The invention relates to a preparation method for high open-circuit voltage polycrystalline solar cells. A temperature-variable deposition high-temperature knot pushing technology is adopted in the diffusion process, and the dense grid design of 90 fine grids is adopted by positive pole printing patterns during the positive-pole printing process. The temperature-variable deposition is the process of increasing the temperature to 860 DEG C, temperature-variable deposition for 10 min is conducted on a silicon wafer during the temperature-increasing process, the mixture gas of large N2, O2 and small N2 is led in, and the proportion, by volume, of the small N2 is 7%; the high-temperature knotting pushing process is that the temperature is kept at 860 DEG C stably, the small N2 is stopped being led in, the large N2 and the O2 are led in for impurity re-distribution, the time is controlled to be within 17 min, and the proportion, by volume, of the O2 is 15%. The preparation method enables the square resistance of the silicon wafer to be from 90omega / sq to 95omega / sq, and compared with one-time constant-temperature deposition diffusion, the polycrystalline solar cells produced under the situation that the cost is not increased can obtain the higher open-circuit voltage.

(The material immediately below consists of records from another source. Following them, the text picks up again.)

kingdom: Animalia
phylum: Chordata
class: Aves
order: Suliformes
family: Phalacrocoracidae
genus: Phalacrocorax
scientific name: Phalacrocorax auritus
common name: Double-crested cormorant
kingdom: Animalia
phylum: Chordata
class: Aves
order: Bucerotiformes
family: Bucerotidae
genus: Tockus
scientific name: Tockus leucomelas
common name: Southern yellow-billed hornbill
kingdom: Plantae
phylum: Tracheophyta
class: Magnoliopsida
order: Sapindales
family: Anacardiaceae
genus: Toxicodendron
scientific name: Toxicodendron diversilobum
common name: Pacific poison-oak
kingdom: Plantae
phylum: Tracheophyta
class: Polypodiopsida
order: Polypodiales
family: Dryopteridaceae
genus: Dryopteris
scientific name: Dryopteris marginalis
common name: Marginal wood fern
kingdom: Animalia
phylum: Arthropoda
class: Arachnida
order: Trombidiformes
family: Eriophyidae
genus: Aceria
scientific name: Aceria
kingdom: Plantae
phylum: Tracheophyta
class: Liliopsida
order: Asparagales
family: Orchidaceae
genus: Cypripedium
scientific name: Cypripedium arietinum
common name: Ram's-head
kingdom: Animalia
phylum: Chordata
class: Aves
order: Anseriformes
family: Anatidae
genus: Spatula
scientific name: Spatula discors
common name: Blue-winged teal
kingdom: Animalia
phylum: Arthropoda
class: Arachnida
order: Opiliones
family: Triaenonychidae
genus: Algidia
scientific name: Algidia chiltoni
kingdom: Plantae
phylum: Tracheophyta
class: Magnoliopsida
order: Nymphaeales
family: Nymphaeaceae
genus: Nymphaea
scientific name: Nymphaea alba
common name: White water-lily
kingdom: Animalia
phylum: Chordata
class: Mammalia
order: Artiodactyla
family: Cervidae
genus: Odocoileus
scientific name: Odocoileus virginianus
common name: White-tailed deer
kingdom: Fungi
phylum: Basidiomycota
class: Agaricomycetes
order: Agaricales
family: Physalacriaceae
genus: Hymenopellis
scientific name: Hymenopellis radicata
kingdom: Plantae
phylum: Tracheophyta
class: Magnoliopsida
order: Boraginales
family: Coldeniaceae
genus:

The invention relates to a novel test and grading method for a crystal silicon solar cell, which is a method for optimally using grades at a working current and grading battery pieces of the same working current grade again through battery efficiency. Flexible grading intervals are set with regard to different situations during grading the battery pieces, different grading intervals are used according to different parameter states of different batches of battery pieces, the difference between the maximum working current and the minimum working current is greatly reduced, the discrete degree is integrated, the matching of the working currents of battery pieces of the whole module unit is achieved, the package loss of the whole module is reduced, meanwhile, the light and shade phenomenon of module E1 test can be also corresponding improved, the yield from batteries to modules is improved, and the primary finished rate of assembly fabrication is improved.